Just two weeks ago, the Boston area experienced unbearable days with subzero temperatures. Although it was brutal, the temperature was even lower in the Midwest and reached -51 degrees Fahrenheit due to the polar vortex. Videos went viral of people throwing boiling water — which would turn into ice crystals — in the air to emphasize the cold. What also went viral, however, were the stories of many homeless people in Chicago who stressed their fear of being without shelter in the literal deadly cold.
Similarly, inmates at a federal prison in Brooklyn were left in the dark and without heat for an entire weekend after the facility lost electricity. They banged on anything with a surface to get attention, protesting the inhumane conditions, and eventually became the subjects of a national conversation. However, this pattern in the treatment of both the homeless and the incarcerated in America needs to be discussed. Although these are isolated incidents, they do demonstrate the lack of regard for both groups in this country and the barbaric conditions that they are expected to live in.

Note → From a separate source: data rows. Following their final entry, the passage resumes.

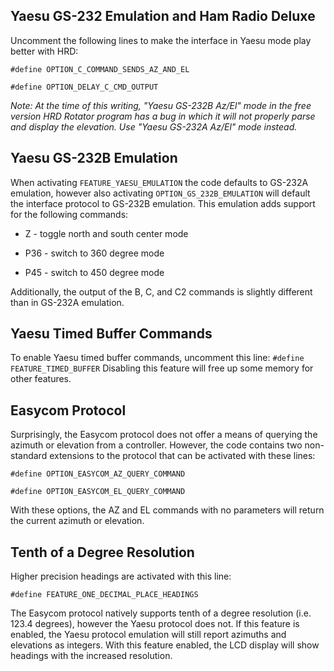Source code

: ## Yaesu GS-232 Emulation and Ham Radio Deluxe

Uncomment the following lines to make the interface in Yaesu mode play better with HRD:

`#define OPTION_C_COMMAND_SENDS_AZ_AND_EL`

`#define OPTION_DELAY_C_CMD_OUTPUT`

_Note: At the time of this writing, "Yaesu GS-232B Az/El" mode in the free version HRD Rotator program has a bug in which it will not properly parse and display the elevation.  Use "Yaesu GS-232A Az/El" mode instead._

## Yaesu GS-232B Emulation

When activating `FEATURE_YAESU_EMULATION` the code defaults to GS-232A emulation, however also activating `OPTION_GS_232B_EMULATION` will default the interface protocol to GS-232B emulation.  This emulation adds support for the following commands:

* Z - toggle north and south center mode

* P36 - switch to 360 degree mode

* P45 - switch to 450 degree mode

Additionally, the output of the B, C, and C2 commands is slightly different than in GS-232A emulation.

## Yaesu Timed Buffer Commands

To enable Yaesu timed buffer commands, uncomment this line:
`#define FEATURE_TIMED_BUFFER`
Disabling this feature will free up some memory for other features.

## Easycom Protocol

Surprisingly, the Easycom protocol does not offer a means of querying the azimuth or elevation from a controller.  However, the code contains two non-standard extensions to the protocol that can be activated with these lines:

`#define OPTION_EASYCOM_AZ_QUERY_COMMAND`

`#define OPTION_EASYCOM_EL_QUERY_COMMAND`

With these options, the AZ and EL commands with no parameters will return the current azimuth or elevation.

## Tenth of a Degree Resolution

Higher precision headings are activated with this line:

`#define FEATURE_ONE_DECIMAL_PLACE_HEADINGS`

The Easycom protocol natively supports tenth of a degree resolution (i.e. 123.4 degrees), however the Yaesu protocol does not.  If this feature is enabled, the Yaesu protocol emulation will still report azimuths and elevations as integers.  With this feature enabled, the LCD display will show headings with the increased resolution.
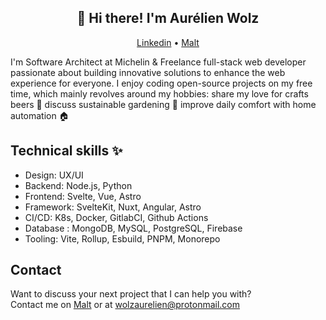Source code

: <h2 align="center">👋 Hi there! I'm Aurélien Wolz</h2>

<p align="center">
  <a href="https://fr.linkedin.com/in/wolzaurelien">Linkedin</a> •
  <a href="https://www.malt.fr/profile/aurelienwolz">Malt</a>
</p>

I'm Software Architect at Michelin & Freelance full-stack web developer passionate about building innovative solutions to enhance the web experience for everyone. I enjoy coding open-source projects on my free time, which mainly revolves around my hobbies: share my love for crafts beers 🍺 discuss sustainable gardening 🌱 improve daily comfort with home automation 🏠

## Technical skills ✨

- Design: UX/UI
- Backend: Node.js, Python
- Frontend: Svelte, Vue, Astro
- Framework: SvelteKit, Nuxt, Angular, Astro
- CI/CD: K8s, Docker, GitlabCI, Github Actions
- Database : MongoDB, MySQL, PostgreSQL, Firebase
- Tooling: Vite, Rollup, Esbuild, PNPM, Monorepo

## Contact

Want to discuss your next project that I can help you with?<br/>
Contact me on <a href="https://www.malt.fr/profile/aurelienwolz">Malt</a> or at wolzaurelien@protonmail.com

I’m not suggesting that people did not step up. In Chicago, an anonymous individual paid for hotel rooms for many homeless people who had been seeking refuge from the cold in tents. Many others donated propane tanks to keep them warm. While these acts of humanitarianism should be commended, the lives of the homeless should not be in the hands of a few people who have both the assets and the good-will to help. Only about 70 people were given the opportunity to stay in hotels, but the homeless population in Chicago exceeds 5,000.
With temperatures as dangerously low as they were, the government — on either the federal or state level — should have implemented measures and provided accommodations to ensure that the homeless population not just in Chicago but in the entire Midwest was taken care of. And this is not as crazy of an idea as it might sound. For instance, when I visited India over winter break, I was told that the homeless population in Jaipur — one of India’s most populous states — was offered some form of accommodations during the winter months to ensure that they wouldn’t become ill due to the cold. It is important to remember that this sort of program is happening in a nation with the second highest population in the world. Furthermore, this is a recurring program, yet the US couldn’t even create one that would last for a week or two when the temperatures were dangerously low.
With regards to the Brooklyn prison, similar questions can be raised. Why was so little action taken when people were freezing in dark cells for over a weekend? The living standards in American prisons are nowhere near those of other prisons — like Finland’s, where the government actively attempts to reintegrate prisoners into society by maintaining an “open prison” — and that is a problem.
While these may seem like two issues that have little impact, they speak to a larger issue: the United States has repeatedly overlooked the standard of living for both the incarcerated and the homeless. Before working on reintegrating both populations into society again — a topic of discussion that has become increasingly popular — we have to ensure that simple accommodations and assistance is provided to both groups during dire times when just a building with heating would have gone a long way.